• [What you are asked to do] Give back the records below verbatim, please, but without a single image.

[Stored data entries]
# # #
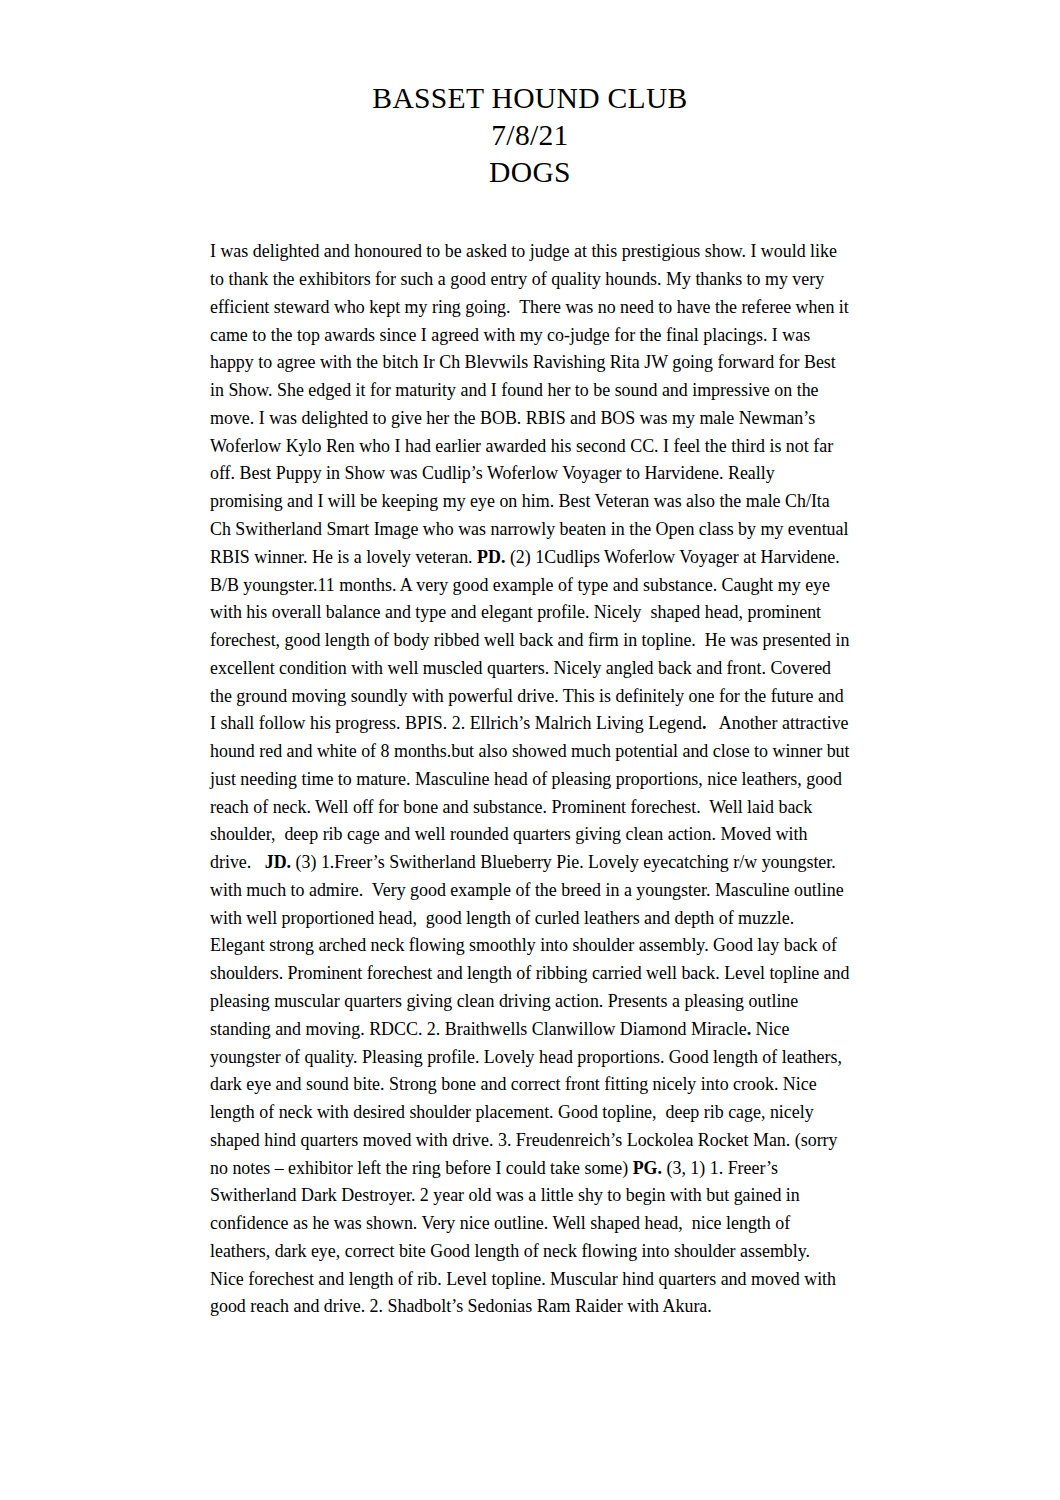BASSET HOUND CLUB 7/8/21 DOGS
I was delighted and honoured to be asked to judge at this prestigious show. I would like to thank the exhibitors for such a good entry of quality hounds. My thanks to my very efficient steward who kept my ring going. There was no need to have the referee when it came to the top awards since I agreed with my co-judge for the final placings. I was happy to agree with the bitch Ir Ch Blevwils Ravishing Rita JW going forward for Best in Show. She edged it for maturity and I found her to be sound and impressive on the move. I was delighted to give her the BOB. RBIS and BOS was my male Newman’s Woferlow Kylo Ren who I had earlier awarded his second CC. I feel the third is not far off. Best Puppy in Show was Cudlip’s Woferlow Voyager to Harvidene. Really promising and I will be keeping my eye on him. Best Veteran was also the male Ch/Ita Ch Switherland Smart Image who was narrowly beaten in the Open class by my eventual RBIS winner. He is a lovely veteran. PD. (2) 1Cudlips Woferlow Voyager at Harvidene. B/B youngster.11 months. A very good example of type and substance. Caught my eye with his overall balance and type and elegant profile. Nicely shaped head, prominent forechest, good length of body ribbed well back and firm in topline. He was presented in excellent condition with well muscled quarters. Nicely angled back and front. Covered the ground moving soundly with powerful drive. This is definitely one for the future and I shall follow his progress. BPIS. 2. Ellrich’s Malrich Living Legend. Another attractive hound red and white of 8 months.but also showed much potential and close to winner but just needing time to mature. Masculine head of pleasing proportions, nice leathers, good reach of neck. Well off for bone and substance. Prominent forechest. Well laid back shoulder, deep rib cage and well rounded quarters giving clean action. Moved with drive. JD. (3) 1.Freer’s Switherland Blueberry Pie. Lovely eyecatching r/w youngster. with much to admire. Very good example of the breed in a youngster. Masculine outline with well proportioned head, good length of curled leathers and depth of muzzle. Elegant strong arched neck flowing smoothly into shoulder assembly. Good lay back of shoulders. Prominent forechest and length of ribbing carried well back. Level topline and pleasing muscular quarters giving clean driving action. Presents a pleasing outline standing and moving. RDCC. 2. Braithwells Clanwillow Diamond Miracle. Nice youngster of quality. Pleasing profile. Lovely head proportions. Good length of leathers, dark eye and sound bite. Strong bone and correct front fitting nicely into crook. Nice length of neck with desired shoulder placement. Good topline, deep rib cage, nicely shaped hind quarters moved with drive. 3. Freudenreich’s Lockolea Rocket Man. (sorry no notes – exhibitor left the ring before I could take some) PG. (3, 1) 1. Freer’s Switherland Dark Destroyer. 2 year old was a little shy to begin with but gained in confidence as he was shown. Very nice outline. Well shaped head, nice length of leathers, dark eye, correct bite Good length of neck flowing into shoulder assembly. Nice forechest and length of rib. Level topline. Muscular hind quarters and moved with good reach and drive. 2. Shadbolt’s Sedonias Ram Raider with Akura.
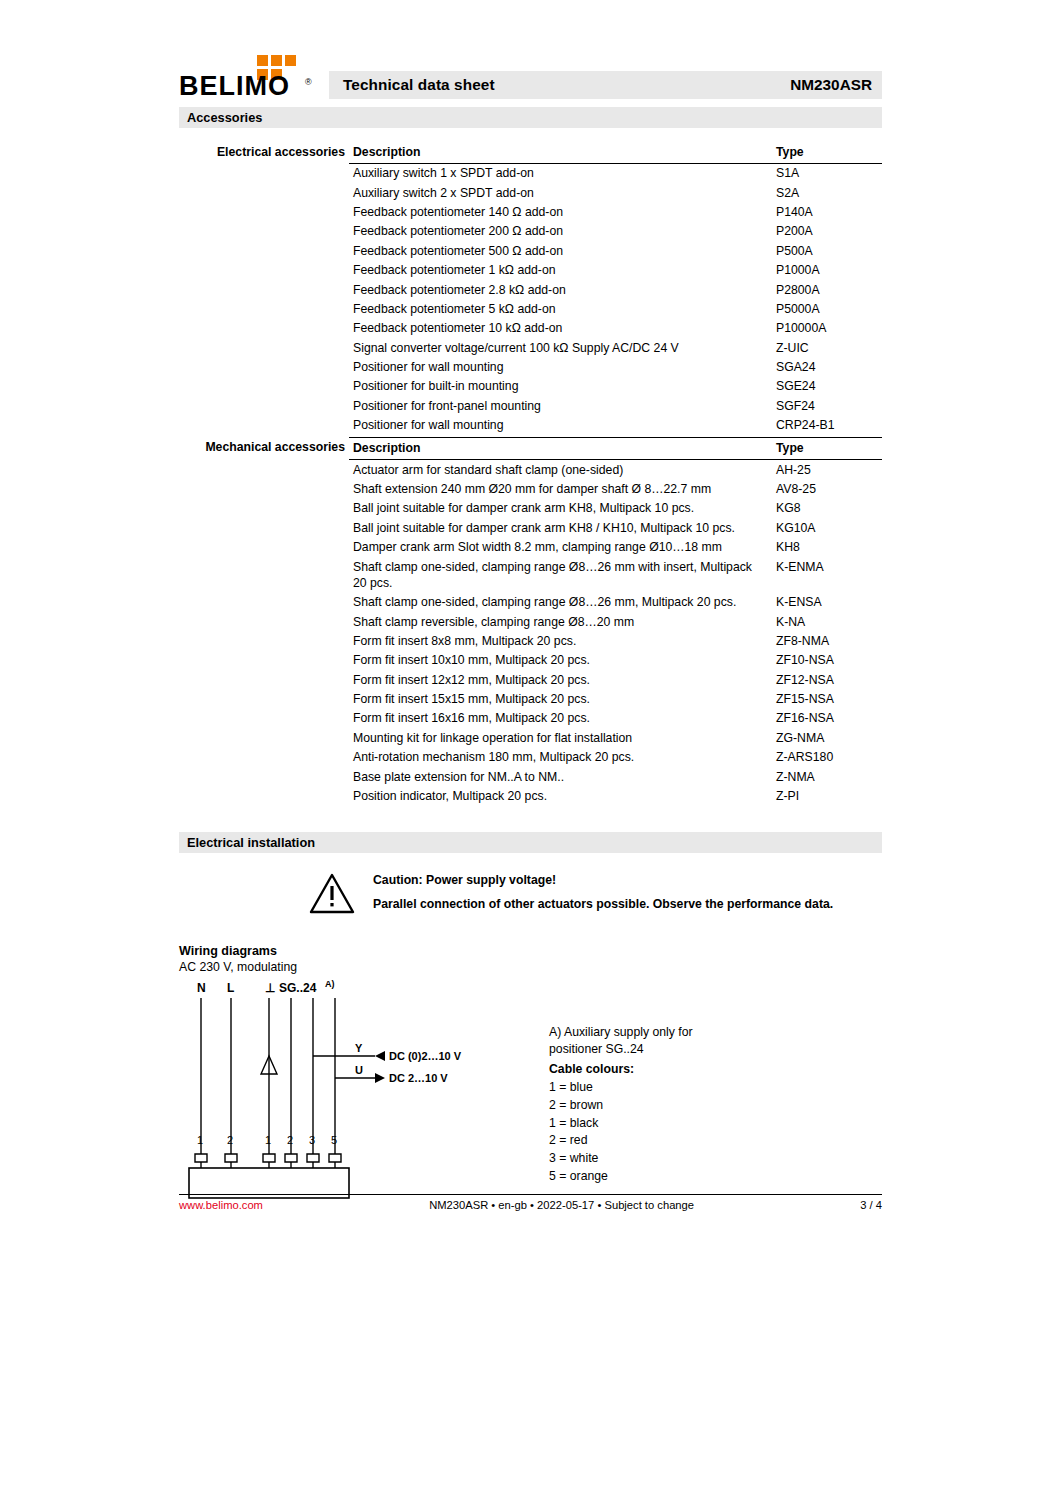BELIMO ®
Technical data sheet NM230ASR
Accessories
| Electrical accessories | Description | Type |
| | Auxiliary switch 1 x SPDT add-on | S1A |
| | Auxiliary switch 2 x SPDT add-on | S2A |
| | Feedback potentiometer 140 Ω add-on | P140A |
| | Feedback potentiometer 200 Ω add-on | P200A |
| | Feedback potentiometer 500 Ω add-on | P500A |
| | Feedback potentiometer 1 kΩ add-on | P1000A |
| | Feedback potentiometer 2.8 kΩ add-on | P2800A |
| | Feedback potentiometer 5 kΩ add-on | P5000A |
| | Feedback potentiometer 10 kΩ add-on | P10000A |
| | Signal converter voltage/current 100 kΩ Supply AC/DC 24 V | Z-UIC |
| | Positioner for wall mounting | SGA24 |
| | Positioner for built-in mounting | SGE24 |
| | Positioner for front-panel mounting | SGF24 |
| | Positioner for wall mounting | CRP24-B1 |
| Mechanical accessories | Description | Type |
| | Actuator arm for standard shaft clamp (one-sided) | AH-25 |
| | Shaft extension 240 mm Ø20 mm for damper shaft Ø 8…22.7 mm | AV8-25 |
| | Ball joint suitable for damper crank arm KH8, Multipack 10 pcs. | KG8 |
| | Ball joint suitable for damper crank arm KH8 / KH10, Multipack 10 pcs. | KG10A |
| | Damper crank arm Slot width 8.2 mm, clamping range Ø10…18 mm | KH8 |
| | Shaft clamp one-sided, clamping range Ø8…26 mm with insert, Multipack 20 pcs. | K-ENMA |
| | Shaft clamp one-sided, clamping range Ø8…26 mm, Multipack 20 pcs. | K-ENSA |
| | Shaft clamp reversible, clamping range Ø8…20 mm | K-NA |
| | Form fit insert 8x8 mm, Multipack 20 pcs. | ZF8-NMA |
| | Form fit insert 10x10 mm, Multipack 20 pcs. | ZF10-NSA |
| | Form fit insert 12x12 mm, Multipack 20 pcs. | ZF12-NSA |
| | Form fit insert 15x15 mm, Multipack 20 pcs. | ZF15-NSA |
| | Form fit insert 16x16 mm, Multipack 20 pcs. | ZF16-NSA |
| | Mounting kit for linkage operation for flat installation | ZG-NMA |
| | Anti-rotation mechanism 180 mm, Multipack 20 pcs. | Z-ARS180 |
| | Base plate extension for NM..A to NM.. | Z-NMA |
| | Position indicator, Multipack 20 pcs. | Z-PI |
Electrical installation
Caution: Power supply voltage!
Parallel connection of other actuators possible. Observe the performance data.
Wiring diagrams
AC 230 V, modulating
N L ⊥ SG..24 A) Y DC (0)2…10 V U DC 2…10 V 1 2 1 2 3 5
A) Auxiliary supply only for
positioner SG..24
Cable colours:
1 = blue
2 = brown
1 = black
2 = red
3 = white
5 = orange
www.belimo.com
NM230ASR • en-gb • 2022-05-17 • Subject to change
3 / 4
# # #
• [Written answer]
BASSET HOUND CLUB 7/8/21 DOGS
I was delighted and honoured to be asked to judge at this prestigious show. I would like to thank the exhibitors for such a good entry of quality hounds. My thanks to my very efficient steward who kept my ring going. There was no need to have the referee when it came to the top awards since I agreed with my co-judge for the final placings. I was happy to agree with the bitch Ir Ch Blevwils Ravishing Rita JW going forward for Best in Show. She edged it for maturity and I found her to be sound and impressive on the move. I was delighted to give her the BOB. RBIS and BOS was my male Newman’s Woferlow Kylo Ren who I had earlier awarded his second CC. I feel the third is not far off. Best Puppy in Show was Cudlip’s Woferlow Voyager to Harvidene. Really promising and I will be keeping my eye on him. Best Veteran was also the male Ch/Ita Ch Switherland Smart Image who was narrowly beaten in the Open class by my eventual RBIS winner. He is a lovely veteran. PD. (2) 1Cudlips Woferlow Voyager at Harvidene. B/B youngster.11 months. A very good example of type and substance. Caught my eye with his overall balance and type and elegant profile. Nicely shaped head, prominent forechest, good length of body ribbed well back and firm in topline. He was presented in excellent condition with well muscled quarters. Nicely angled back and front. Covered the ground moving soundly with powerful drive. This is definitely one for the future and I shall follow his progress. BPIS. 2. Ellrich’s Malrich Living Legend. Another attractive hound red and white of 8 months.but also showed much potential and close to winner but just needing time to mature. Masculine head of pleasing proportions, nice leathers, good reach of neck. Well off for bone and substance. Prominent forechest. Well laid back shoulder, deep rib cage and well rounded quarters giving clean action. Moved with drive. JD. (3) 1.Freer’s Switherland Blueberry Pie. Lovely eyecatching r/w youngster. with much to admire. Very good example of the breed in a youngster. Masculine outline with well proportioned head, good length of curled leathers and depth of muzzle. Elegant strong arched neck flowing smoothly into shoulder assembly. Good lay back of shoulders. Prominent forechest and length of ribbing carried well back. Level topline and pleasing muscular quarters giving clean driving action. Presents a pleasing outline standing and moving. RDCC. 2. Braithwells Clanwillow Diamond Miracle. Nice youngster of quality. Pleasing profile. Lovely head proportions. Good length of leathers, dark eye and sound bite. Strong bone and correct front fitting nicely into crook. Nice length of neck with desired shoulder placement. Good topline, deep rib cage, nicely shaped hind quarters moved with drive. 3. Freudenreich’s Lockolea Rocket Man. (sorry no notes – exhibitor left the ring before I could take some) PG. (3, 1) 1. Freer’s Switherland Dark Destroyer. 2 year old was a little shy to begin with but gained in confidence as he was shown. Very nice outline. Well shaped head, nice length of leathers, dark eye, correct bite Good length of neck flowing into shoulder assembly. Nice forechest and length of rib. Level topline. Muscular hind quarters and moved with good reach and drive. 2. Shadbolt’s Sedonias Ram Raider with Akura.
BELIMO ®
Technical data sheet NM230ASR
Accessories
| Electrical accessories | Description | Type |
| | Auxiliary switch 1 x SPDT add-on | S1A |
| | Auxiliary switch 2 x SPDT add-on | S2A |
| | Feedback potentiometer 140 Ω add-on | P140A |
| | Feedback potentiometer 200 Ω add-on | P200A |
| | Feedback potentiometer 500 Ω add-on | P500A |
| | Feedback potentiometer 1 kΩ add-on | P1000A |
| | Feedback potentiometer 2.8 kΩ add-on | P2800A |
| | Feedback potentiometer 5 kΩ add-on | P5000A |
| | Feedback potentiometer 10 kΩ add-on | P10000A |
| | Signal converter voltage/current 100 kΩ Supply AC/DC 24 V | Z-UIC |
| | Positioner for wall mounting | SGA24 |
| | Positioner for built-in mounting | SGE24 |
| | Positioner for front-panel mounting | SGF24 |
| | Positioner for wall mounting | CRP24-B1 |
| Mechanical accessories | Description | Type |
| | Actuator arm for standard shaft clamp (one-sided) | AH-25 |
| | Shaft extension 240 mm Ø20 mm for damper shaft Ø 8…22.7 mm | AV8-25 |
| | Ball joint suitable for damper crank arm KH8, Multipack 10 pcs. | KG8 |
| | Ball joint suitable for damper crank arm KH8 / KH10, Multipack 10 pcs. | KG10A |
| | Damper crank arm Slot width 8.2 mm, clamping range Ø10…18 mm | KH8 |
| | Shaft clamp one-sided, clamping range Ø8…26 mm with insert, Multipack 20 pcs. | K-ENMA |
| | Shaft clamp one-sided, clamping range Ø8…26 mm, Multipack 20 pcs. | K-ENSA |
| | Shaft clamp reversible, clamping range Ø8…20 mm | K-NA |
| | Form fit insert 8x8 mm, Multipack 20 pcs. | ZF8-NMA |
| | Form fit insert 10x10 mm, Multipack 20 pcs. | ZF10-NSA |
| | Form fit insert 12x12 mm, Multipack 20 pcs. | ZF12-NSA |
| | Form fit insert 15x15 mm, Multipack 20 pcs. | ZF15-NSA |
| | Form fit insert 16x16 mm, Multipack 20 pcs. | ZF16-NSA |
| | Mounting kit for linkage operation for flat installation | ZG-NMA |
| | Anti-rotation mechanism 180 mm, Multipack 20 pcs. | Z-ARS180 |
| | Base plate extension for NM..A to NM.. | Z-NMA |
| | Position indicator, Multipack 20 pcs. | Z-PI |
Electrical installation
Caution: Power supply voltage!
Parallel connection of other actuators possible. Observe the performance data.
Wiring diagrams
AC 230 V, modulating
N L ⊥ SG..24 A) Y DC (0)2…10 V U DC 2…10 V 1 2 1 2 3 5
A) Auxiliary supply only for
positioner SG..24
Cable colours:
1 = blue
2 = brown
1 = black
2 = red
3 = white
5 = orange
www.belimo.com
NM230ASR • en-gb • 2022-05-17 • Subject to change
3 / 4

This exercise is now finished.